Skip the images and copy each record exactly as written.

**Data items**
-*-*-
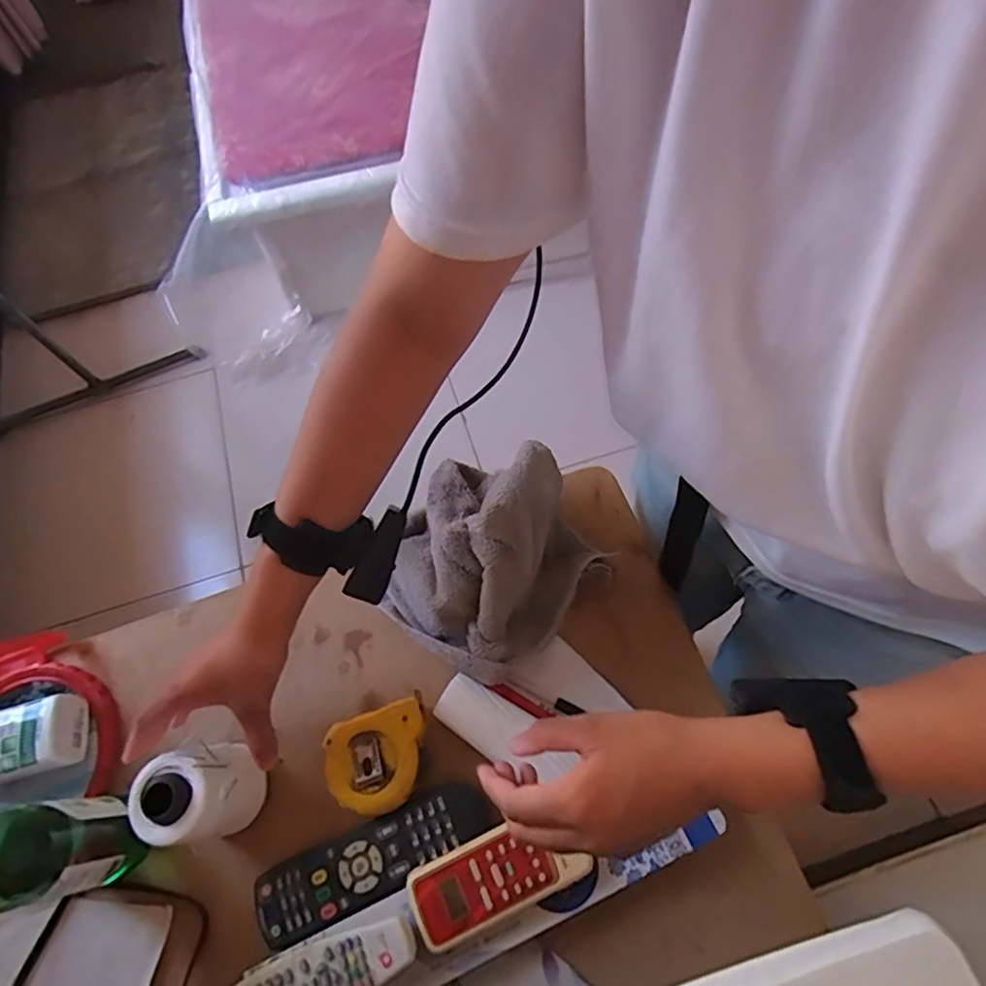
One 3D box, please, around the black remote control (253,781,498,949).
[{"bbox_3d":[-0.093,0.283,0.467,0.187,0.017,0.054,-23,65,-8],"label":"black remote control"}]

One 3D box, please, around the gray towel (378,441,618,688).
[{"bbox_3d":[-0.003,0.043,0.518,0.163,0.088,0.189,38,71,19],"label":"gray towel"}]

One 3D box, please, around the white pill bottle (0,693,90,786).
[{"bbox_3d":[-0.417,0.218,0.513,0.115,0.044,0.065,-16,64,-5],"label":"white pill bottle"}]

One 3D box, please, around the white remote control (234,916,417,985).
-*-*-
**Reply**
One 3D box, please, around the black remote control (253,781,498,949).
[{"bbox_3d":[-0.093,0.283,0.467,0.187,0.017,0.054,-23,65,-8],"label":"black remote control"}]

One 3D box, please, around the gray towel (378,441,618,688).
[{"bbox_3d":[-0.003,0.043,0.518,0.163,0.088,0.189,38,71,19],"label":"gray towel"}]

One 3D box, please, around the white pill bottle (0,693,90,786).
[{"bbox_3d":[-0.417,0.218,0.513,0.115,0.044,0.065,-16,64,-5],"label":"white pill bottle"}]

One 3D box, please, around the white remote control (234,916,417,985).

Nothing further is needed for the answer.